Start of Records for this task
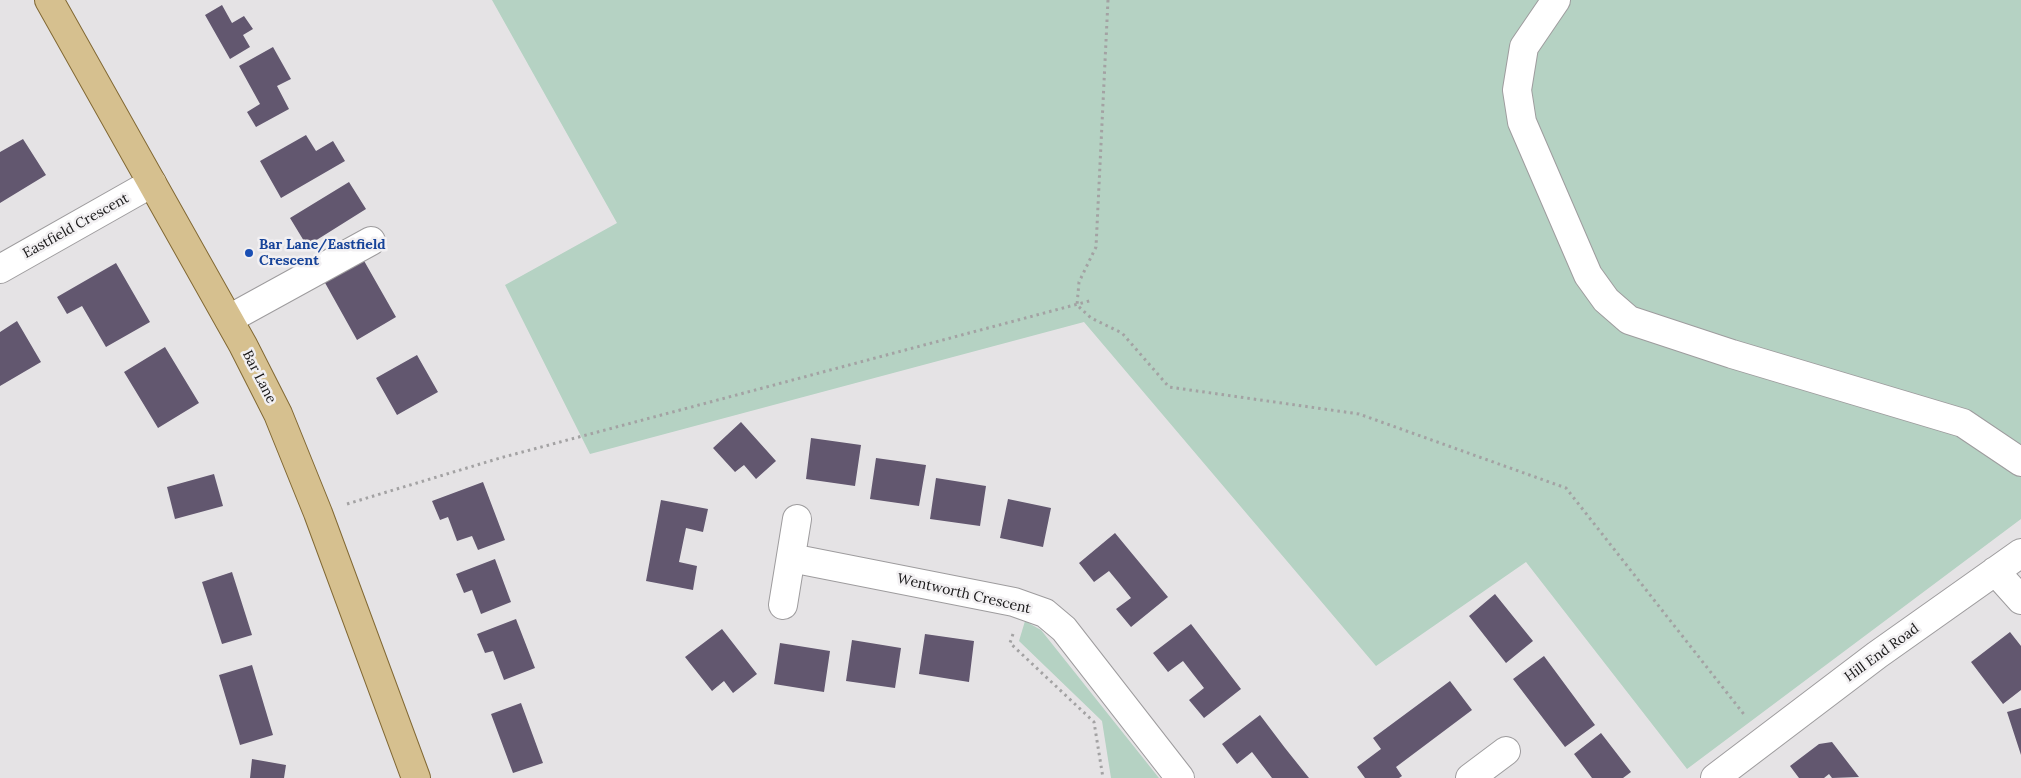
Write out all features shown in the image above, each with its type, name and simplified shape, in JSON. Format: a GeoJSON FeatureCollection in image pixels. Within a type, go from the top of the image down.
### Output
End of Records for this task
Start of Records for this task
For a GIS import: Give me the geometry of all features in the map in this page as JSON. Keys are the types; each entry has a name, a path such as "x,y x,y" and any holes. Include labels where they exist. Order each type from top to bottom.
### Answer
End of Records for this task
## About this task
Pull every line containing "type" from the entries above and copy it.

## Answer box
Write out all features shown in the image above, each with its type, name and simplified shape, in JSON. Format: a GeoJSON FeatureCollection in image pixels. Within a type, go from the top of the image down.
For a GIS import: Give me the geometry of all features in the map in this page as JSON. Keys are the types; each entry has a name, a path such as "x,y x,y" and any holes. Include labels where they exist. Order each type from top to bottom.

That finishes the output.